Einkaufen: ein Quell netter Geschichten

Viele nette Erlebnisse hat Ulla Koehl im Supermarkt gehabt. Jetzt schickte sie der Redaktion einen „Erfahrungsbericht“. Denn Ulla meint, in schweren Zeiten dürfen auch Humor und Freude nicht fehlen. Auf denn!

Ulla schreibt:

Seit einiger Zeit bin ich als „Einkaufstante“ für andere Menschen unterwegs. Da erlebt man einiges. Bewaffnet mit verschiedenen Einkaufszetteln geht es los. Ich fahre immer zum Supermarkt in meiner Nähe. Zuerst hole ich mir einen Wagen. Das ist gar nicht so einfach, da dies gleich einige wollen und jeder dem anderen den Vortritt lassen will.
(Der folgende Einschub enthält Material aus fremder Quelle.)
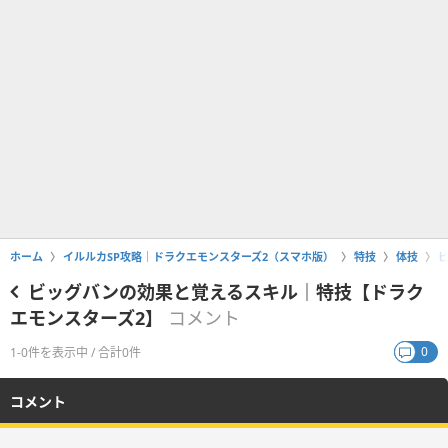
ホーム
イルルカSP攻略｜ドラクエモンスターズ2（スマホ版）
特技
体技
ビッグバンの効果と覚えるスキル｜特技【ドラク
エモンスターズ2】
コメント
0
1-0件を表示中 / 合計0件
コメント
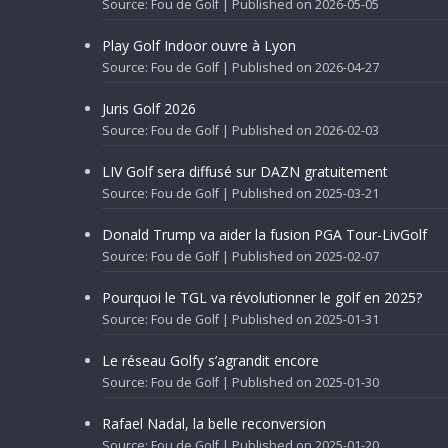
Source: Fou de Golf
Published on 2026-05-05
Play Golf Indoor ouvre à Lyon
Source: Fou de Golf
Published on 2026-04-27
Juris Golf 2026
Source: Fou de Golf
Published on 2026-02-03
LIV Golf sera diffusé sur DAZN gratuitement
Source: Fou de Golf
Published on 2025-03-21
Donald Trump va aider la fusion PGA Tour-LivGolf
Source: Fou de Golf
Published on 2025-02-07
Pourquoi le TGL va révolutionner le golf en 2025?
Source: Fou de Golf
Published on 2025-01-31
Le réseau Golfy s’agrandit encore
Source: Fou de Golf
Published on 2025-01-30
Rafael Nadal, la belle reconversion
Source: Fou de Golf
Published on 2025-01-20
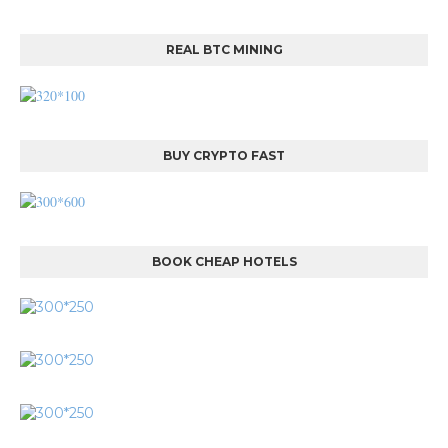
REAL BTC MINING
BUY CRYPTO FAST
BOOK CHEAP HOTELS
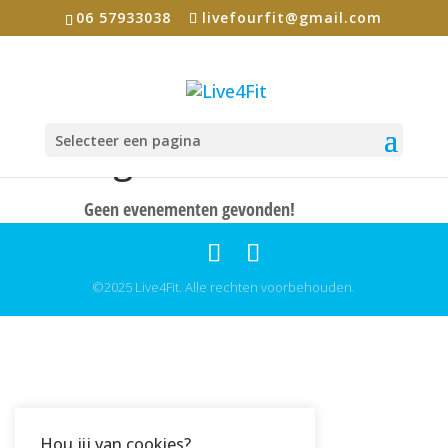
06 57933038
livefourfit@gmail.com
Selecteer een pagina
eigenheid
Geen evenementen gevonden!
©2025 Live4Fit. Alle rechten voorbehouden.
Hou jij van cookies?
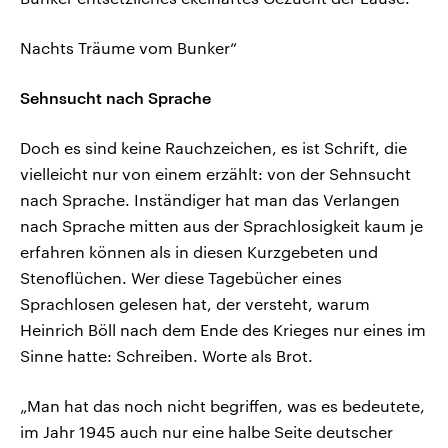
Nachts Träume vom Bunker“
Sehnsucht nach Sprache
Doch es sind keine Rauchzeichen, es ist Schrift, die
vielleicht nur von einem erzählt: von der Sehnsucht
nach Sprache. Inständiger hat man das Verlangen
nach Sprache mitten aus der Sprachlosigkeit kaum je
erfahren können als in diesen Kurzgebeten und
Stenoflüchen. Wer diese Tagebücher eines
Sprachlosen gelesen hat, der versteht, warum
Heinrich Böll nach dem Ende des Krieges nur eines im
Sinne hatte: Schreiben. Worte als Brot.
„Man hat das noch nicht begriffen, was es bedeutete,
im Jahr 1945 auch nur eine halbe Seite deutscher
Man lächelt sich an, mit Abstand – und siehe da, es funktioniert.

Ich drehe im Geschäft meine Runde und stoße fast mit jemandem zusammen, der gedankenverloren durch die Gänge schiebt. Man lächelt sich an – und siehe da, es funktioniert.
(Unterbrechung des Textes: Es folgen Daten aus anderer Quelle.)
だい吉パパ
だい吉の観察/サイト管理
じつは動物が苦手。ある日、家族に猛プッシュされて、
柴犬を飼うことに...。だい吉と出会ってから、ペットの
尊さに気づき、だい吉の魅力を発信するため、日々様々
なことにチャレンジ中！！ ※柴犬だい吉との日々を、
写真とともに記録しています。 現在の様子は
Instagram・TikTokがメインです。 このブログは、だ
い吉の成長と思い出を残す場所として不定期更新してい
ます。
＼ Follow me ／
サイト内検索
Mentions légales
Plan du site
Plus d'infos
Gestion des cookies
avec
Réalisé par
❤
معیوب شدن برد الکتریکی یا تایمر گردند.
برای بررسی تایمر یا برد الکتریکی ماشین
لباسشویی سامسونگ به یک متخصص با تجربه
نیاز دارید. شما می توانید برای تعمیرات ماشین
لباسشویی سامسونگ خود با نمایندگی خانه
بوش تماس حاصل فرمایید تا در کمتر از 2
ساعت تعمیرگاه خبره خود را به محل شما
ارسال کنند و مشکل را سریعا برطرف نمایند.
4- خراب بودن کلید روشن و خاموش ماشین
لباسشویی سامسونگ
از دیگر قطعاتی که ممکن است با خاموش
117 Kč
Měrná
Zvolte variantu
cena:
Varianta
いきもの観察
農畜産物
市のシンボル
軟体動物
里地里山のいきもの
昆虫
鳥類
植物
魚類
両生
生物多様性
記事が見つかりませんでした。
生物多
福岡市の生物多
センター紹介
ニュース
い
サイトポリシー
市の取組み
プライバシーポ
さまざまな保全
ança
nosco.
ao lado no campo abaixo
Vor einem Kühlregal steht ein Vater mit seiner Tochter. Scheint etwas zu dauern… Die Tochter schaut mich an, und ich lächle zurück. Daraufhin tippt sie ihren Vater an und will ihn weiterziehen. Er reagiert nicht. Sie schaut mich mit dem Peinliche-Eltern-Blick an, und ich muss grinsen. Wie im Kino.

Bald stehe ich selbst vor einem Regal und finde das gewünschte Produkt nicht. Eine Mitarbeiterin spricht mich an, ob sie helfen kann. Ich stehe genau davor. Wir müssen beide lachen.

Alle sind freundlich und hilfsbereit. Hier stimmt das Sprichwort: Wie der Herr, so´s Gescherr. Der Inhaber jedenfalls ist immer freundlich und strahlt Ruhe aus. Es ist kaum jemand hektisch, alle halten sich an die Regeln.

Mittlerweile ist das Einkaufen mit den verschiedenen Zetteln schon fast Routine.
Einmal fragt die Verkäuferin an der Käse- und Wursttheke: „Und was kommt in die erste Tüte?“ Ich schaue sie verblüfft an, und sie sagt, was ihr längst aufgefallen ist: „Sie kommen doch immer mit verschiedenen Zetteln!“ Als wäre dies das Selbstverständlichste auf der Welt…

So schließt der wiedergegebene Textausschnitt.